While the move was an anticipated one -- Buono hinted at it during his press conference last week -- the GM said the decision to promote the club's defensive co-ordinator was the right choice.
"Mike has been with me a lot of years, and every opportunity that I've given him, he's excelled at," Buono said. "I think the next step in our journey to make this organization as strong as it can be, is to be choosing the right person to lead this football club and to be the face of this football club.
"He's earned this opportunity and I do believe Mike is the right guy."
Benevides becomes the 24th head coach in franchise history and takes over the reins from the CFL's all-time wins leader. The legacy Buono has left doesn't add any extra pressure, according to Benevides.
"I want to win and we're going to win, so all of the other things aren't relative to me," the 45-year-old said. "I'm an intense guy, I'm a competitive guy. And it's exciting because of the challenge. We have a tremendous opportunity here to set a dynasty in place with the players in this room and I wouldn't want it anywhere else."
If anything, having Buono around will be beneficial for Benevides.
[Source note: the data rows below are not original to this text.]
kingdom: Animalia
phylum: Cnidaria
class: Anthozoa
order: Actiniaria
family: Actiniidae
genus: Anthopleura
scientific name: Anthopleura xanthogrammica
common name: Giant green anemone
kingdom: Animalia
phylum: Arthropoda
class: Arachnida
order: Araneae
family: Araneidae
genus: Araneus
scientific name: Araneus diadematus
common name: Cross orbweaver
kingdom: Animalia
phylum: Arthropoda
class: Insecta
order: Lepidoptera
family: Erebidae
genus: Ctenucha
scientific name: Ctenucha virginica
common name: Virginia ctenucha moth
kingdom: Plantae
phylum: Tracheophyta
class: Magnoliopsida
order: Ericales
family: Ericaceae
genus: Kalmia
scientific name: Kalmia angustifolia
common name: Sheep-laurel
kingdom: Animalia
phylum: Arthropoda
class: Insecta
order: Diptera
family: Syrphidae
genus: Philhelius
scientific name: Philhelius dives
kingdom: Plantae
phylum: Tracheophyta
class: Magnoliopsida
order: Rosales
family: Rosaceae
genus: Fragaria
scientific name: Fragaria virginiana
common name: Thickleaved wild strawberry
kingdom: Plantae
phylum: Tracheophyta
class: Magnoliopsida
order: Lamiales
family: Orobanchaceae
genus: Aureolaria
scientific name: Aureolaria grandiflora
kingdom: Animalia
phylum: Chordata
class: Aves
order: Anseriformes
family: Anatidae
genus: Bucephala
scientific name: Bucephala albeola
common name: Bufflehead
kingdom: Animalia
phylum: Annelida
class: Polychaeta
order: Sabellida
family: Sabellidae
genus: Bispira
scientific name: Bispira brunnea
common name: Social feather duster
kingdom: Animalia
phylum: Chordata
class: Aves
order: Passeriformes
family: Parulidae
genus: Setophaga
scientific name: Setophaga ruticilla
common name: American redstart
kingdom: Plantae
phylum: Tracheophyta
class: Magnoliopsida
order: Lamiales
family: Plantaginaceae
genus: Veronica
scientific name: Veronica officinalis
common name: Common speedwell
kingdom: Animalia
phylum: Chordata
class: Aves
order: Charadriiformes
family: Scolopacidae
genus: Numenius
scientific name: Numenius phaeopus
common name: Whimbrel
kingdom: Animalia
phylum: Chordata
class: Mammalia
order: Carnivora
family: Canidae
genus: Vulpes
"I'm going to lean on him. I'm going to ask him questions. I'm going to use him as a sounding board," Benevides said. "I'll draw on that knowledge of what to do and what not to do.
"People don't realize we've been going to war for 12 seasons. We've won three Grey Cups together. We know how it works. We understand the relationship is based on respect and we work tremendously well together."
Benevides began his CFL career in 2000 after approaching Buono, who was with the Calgary Stampeders at the time, about a guest coaching position. He landed a job with the Stamps, winning a championship with Buono in 2001 as a special teams coach before moving with Buono to the Lions in 2003.
Nine seasons later, having served as a special teams co-ordinator for the first five years and defensive co-ordinator and linebackers coach for the last four, the Toronto native finds himself in the head role with the Lions.
Buono won't be on the sidelines during the season. He said he wants to be a lot less visible to allow Benevides to get comfortable in his new job.
Benevides will also pick his own coaching staff and will be giving the current coaches right of first refusal to stay on. He hasn't decided if he'll retain his role as the defensive co-ordinator.
Moving forward, Benevides is hoping to build on the standards Buono set while making his own mark.
"We plan to win a lot more championships after this," he said. "I'm going to teach those players, I want to make sure that we empower those players, and I want to make sure that we provide them an environment and a place where we promote team first and family first.
"I'm ready to go to work and June 1 can't come soon enough."